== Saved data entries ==
::::
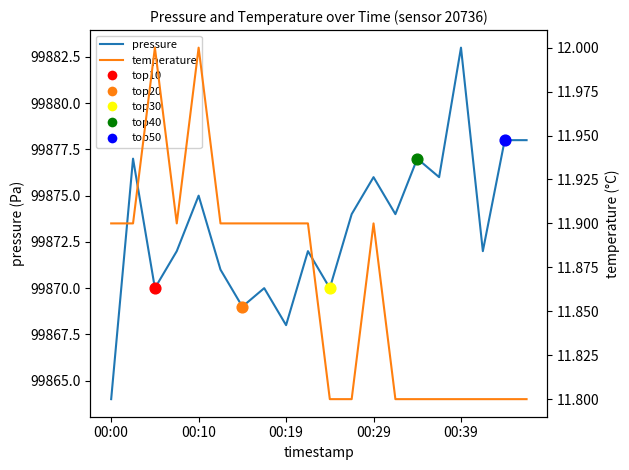

What are all the series names shown in the legend?

pressure, temperature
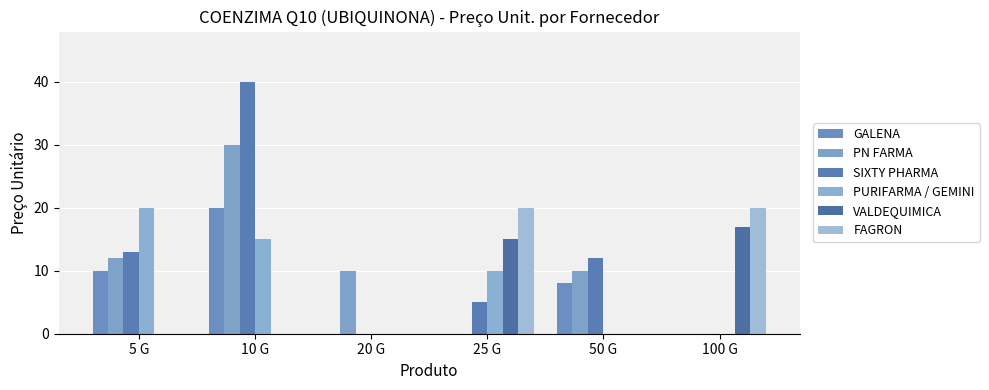

Count the number of data series in this chart.

6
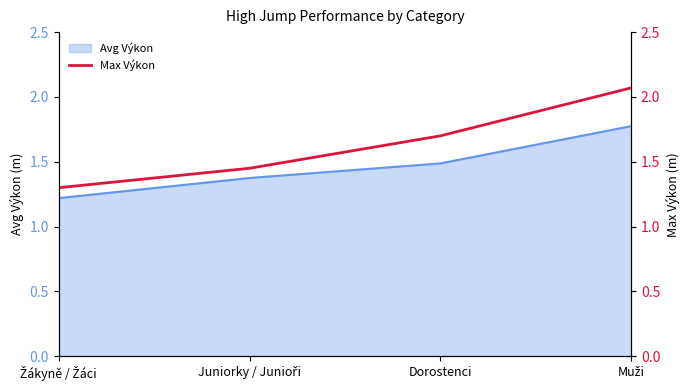

The value at Juniorky / Junioři is 2.2. True or false?

False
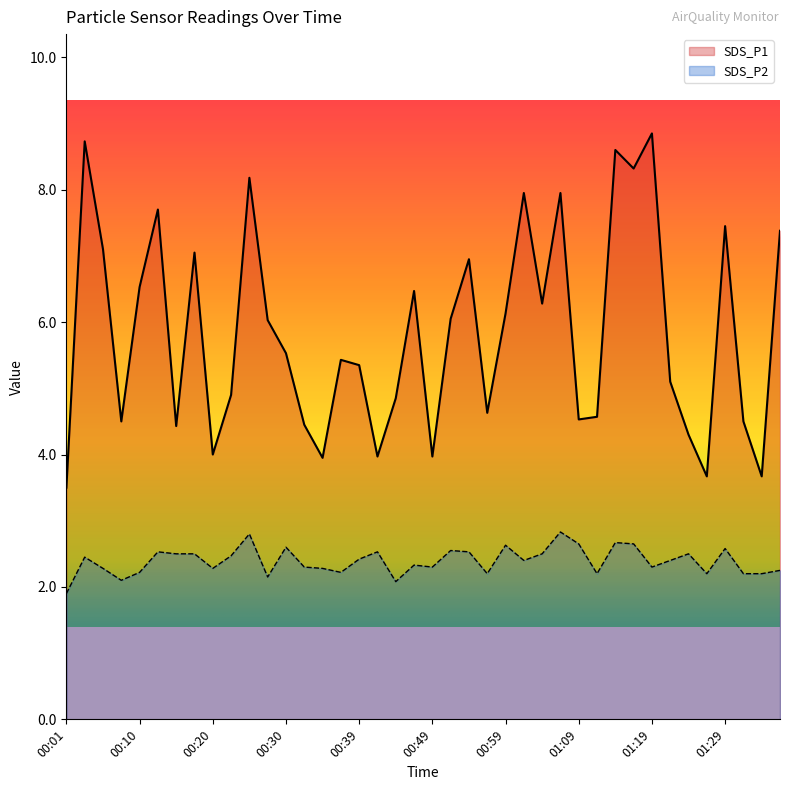

What is the maximum value for SDS_P2?

2.8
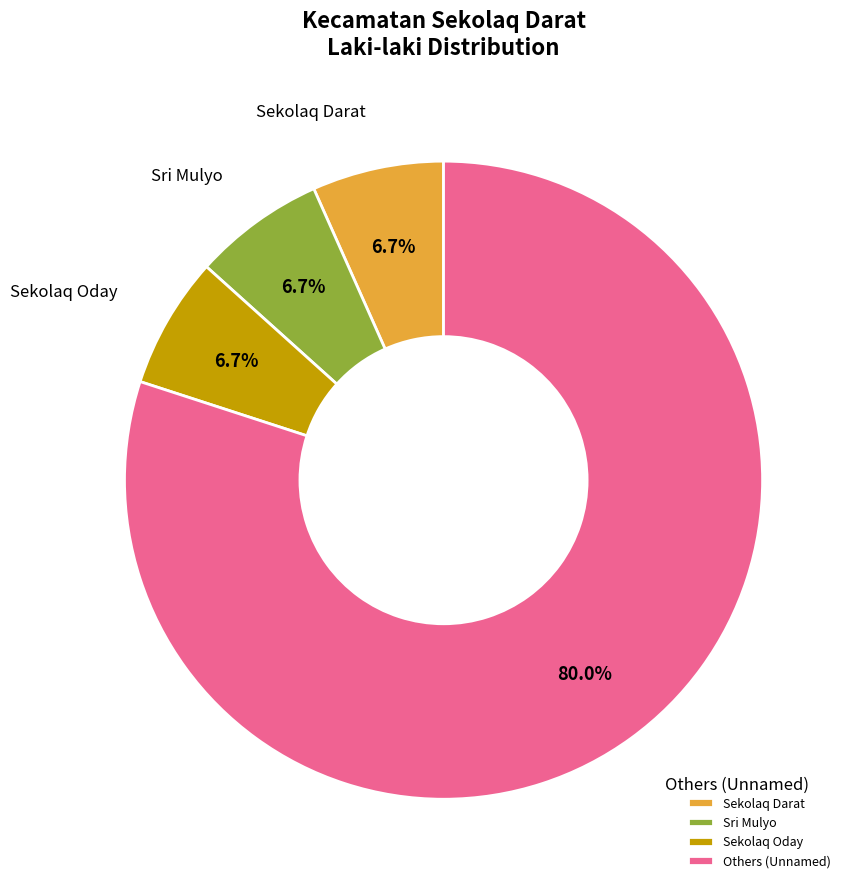

Which slice is the largest?

Others (Unnamed)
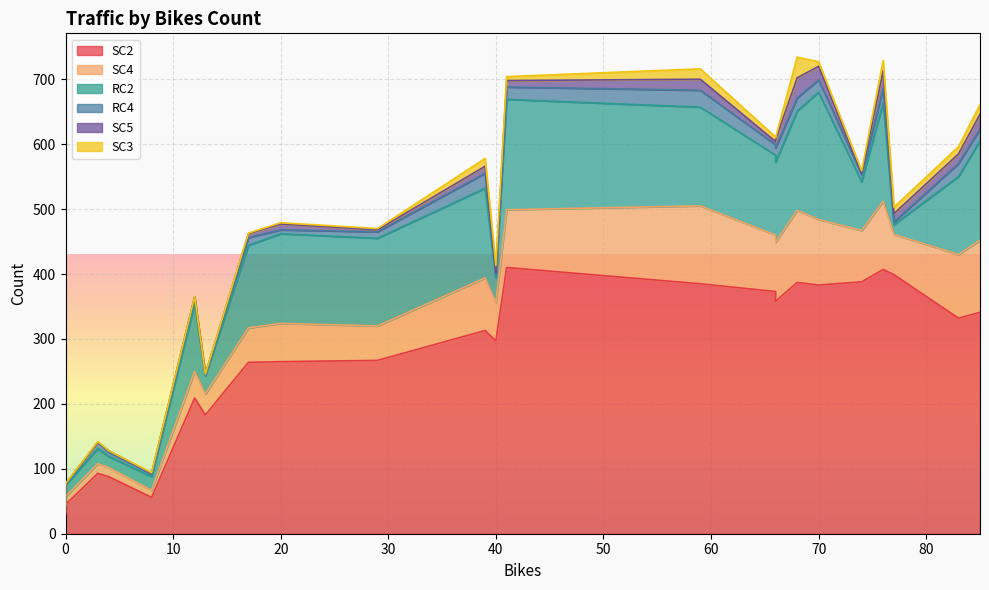

What is the value of the SC4 point at the 18th from the left?

101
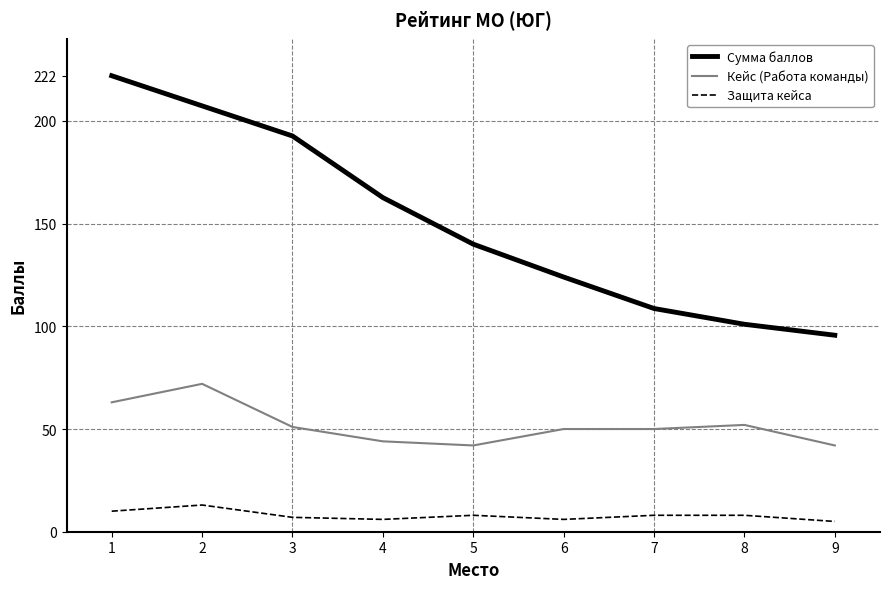

What are all the series names shown in the legend?

Сумма баллов, Кейс (Работа команды), Защита кейса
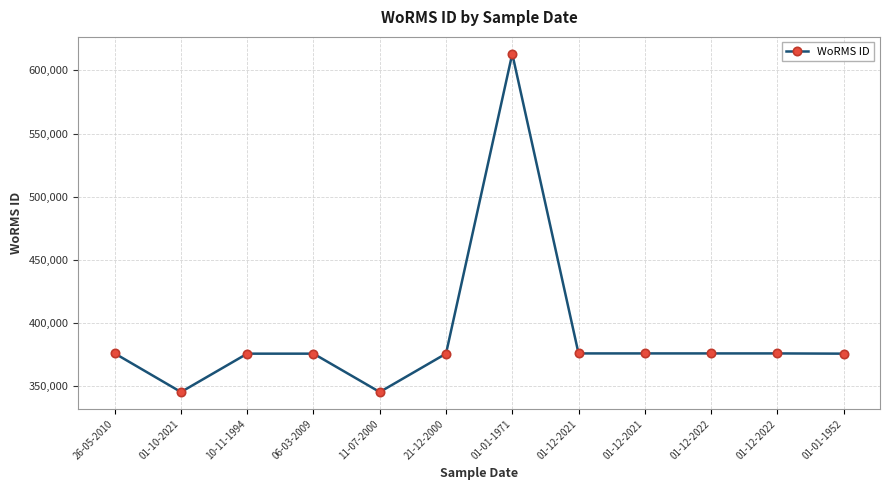

Read the value at 01-12-2022, to the nearest 100.

376000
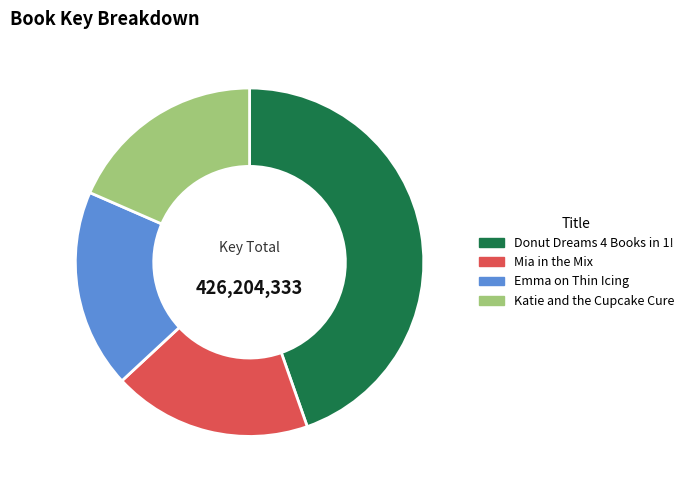

Which category has the biggest portion of the pie?

Donut Dreams 4 Books in 1!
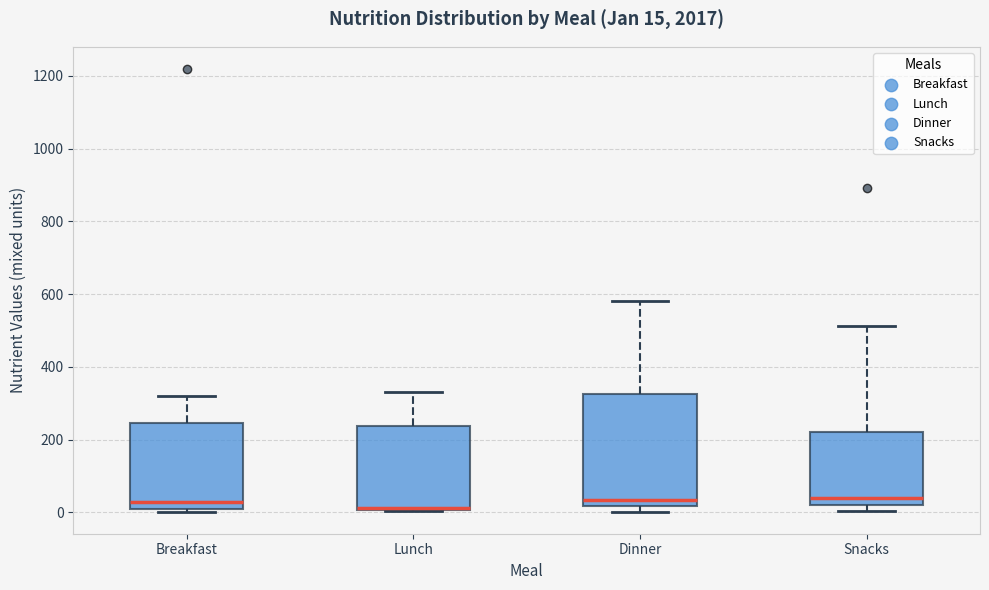

Which box is the tallest, from its lower edge to its upper edge?

Dinner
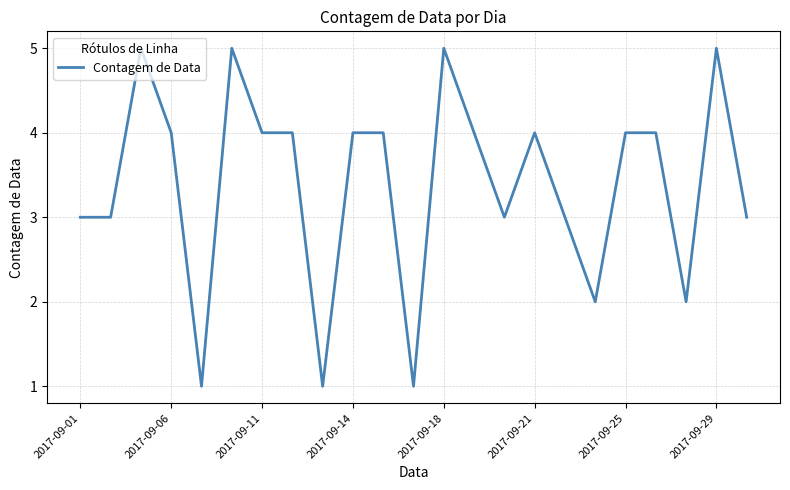

How many distinct data groups are displayed?

1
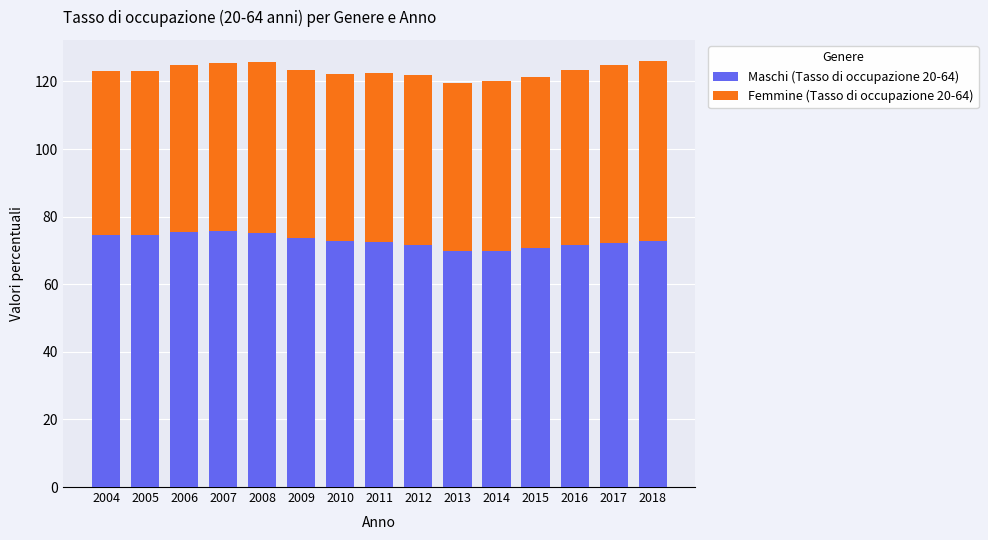

What is the total value across all series at 2011?

122.4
::::
== WORK ITEM ==
Could you rewrite the material above with "legend" changed to "key" everywhere, keeping everything else the same and leaving out the pictures?

== EXERCISE OUTPUT ==
What are all the series names shown in the key?

pressure, temperature

Count the number of data series in this chart.

6

The value at Juniorky / Junioři is 2.2. True or false?

False

What is the maximum value for SDS_P2?

2.8

Which slice is the largest?

Others (Unnamed)

What is the value of the SC4 point at the 18th from the left?

101

What are all the series names shown in the key?

Сумма баллов, Кейс (Работа команды), Защита кейса

Read the value at 01-12-2022, to the nearest 100.

376000

Which category has the biggest portion of the pie?

Donut Dreams 4 Books in 1!

Which box is the tallest, from its lower edge to its upper edge?

Dinner

How many distinct data groups are displayed?

1

What is the total value across all series at 2011?

122.4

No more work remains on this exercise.